◆ INSTRUCTION ◆
Since pictures are not wanted in the copy, output only the rest of each record exactly.

◆ DATA SHOWN ◆
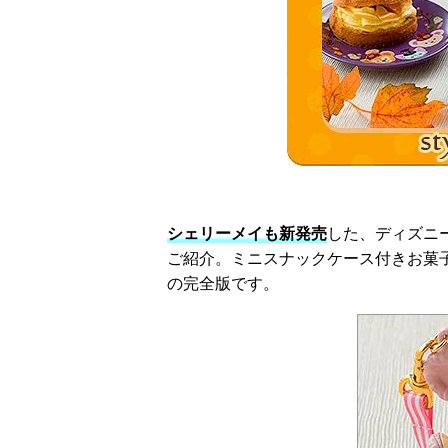
シェリーメイも新発売
した、ディズニ
ご紹介。ミニスナックケース付きお菓子は当
の完全版です。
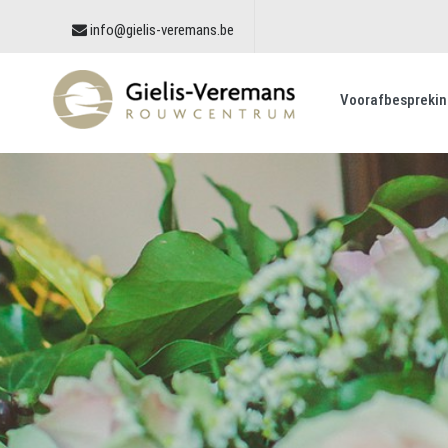
info@gielis-veremans.be
Voorafbesprekin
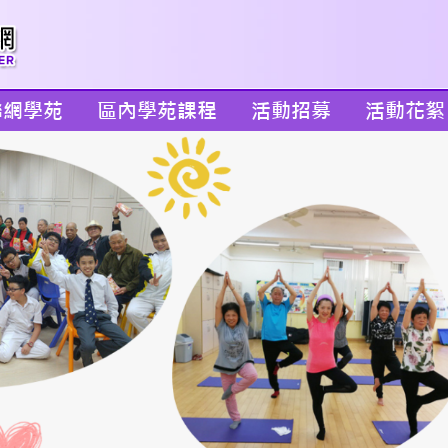
聯網學苑
區內學苑課程
活動招募
活動花絮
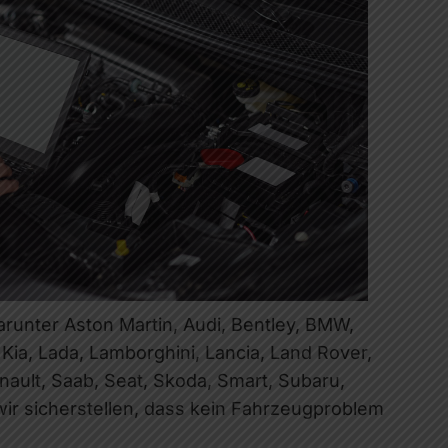
arunter Aston Martin, Audi, Bentley, BMW,
, Kia, Lada, Lamborghini, Lancia, Land Rover,
nault, Saab, Seat, Skoda, Smart, Subaru,
ir sicherstellen, dass kein Fahrzeugproblem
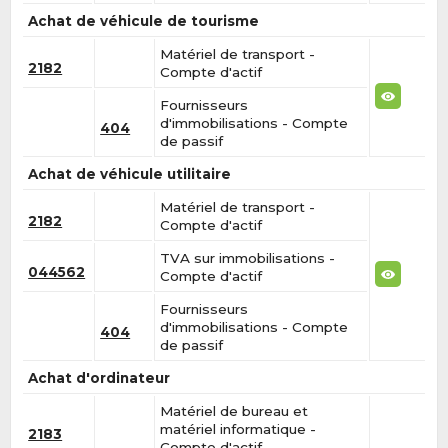
Achat de véhicule de tourisme
Matériel de transport -
2182
Compte d'actif
Fournisseurs
d'immobilisations - Compte
404
de passif
Achat de véhicule utilitaire
Matériel de transport -
2182
Compte d'actif
TVA sur immobilisations -
044562
Compte d'actif
Fournisseurs
d'immobilisations - Compte
404
de passif
Achat d'ordinateur
Matériel de bureau et
matériel informatique -
2183
Compte d'actif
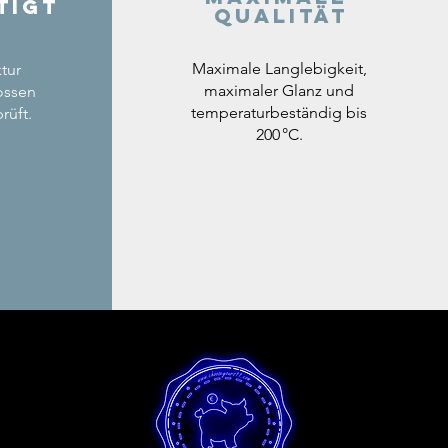
tigt
Qualität
Maximale Langlebigkeit,
tur
maximaler Glanz und
ossen
temperaturbeständig bis
rüft.
200 °C.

◆ REPLY TO THE EXERCISE ◆
シェリーメイも新発売
した、ディズニ
ご紹介。ミニスナックケース付きお菓子は当
の完全版です。
info@gielis-veremans.be
Voorafbesprekin
聯網學苑
區內學苑課程
活動招募
活動花絮
arunter Aston Martin, Audi, Bentley, BMW,
, Kia, Lada, Lamborghini, Lancia, Land Rover,
nault, Saab, Seat, Skoda, Smart, Subaru,
ir sicherstellen, dass kein Fahrzeugproblem
Achat de véhicule de tourisme
Matériel de transport -
2182
Compte d'actif
Fournisseurs
d'immobilisations - Compte
404
de passif
Achat de véhicule utilitaire
Matériel de transport -
2182
Compte d'actif
TVA sur immobilisations -
044562
Compte d'actif
Fournisseurs
d'immobilisations - Compte
404
de passif
Achat d'ordinateur
Matériel de bureau et
matériel informatique -
2183
Compte d'actif
tigt
Qualität
Maximale Langlebigkeit,
tur
maximaler Glanz und
ossen
temperaturbeständig bis
rüft.
200 °C.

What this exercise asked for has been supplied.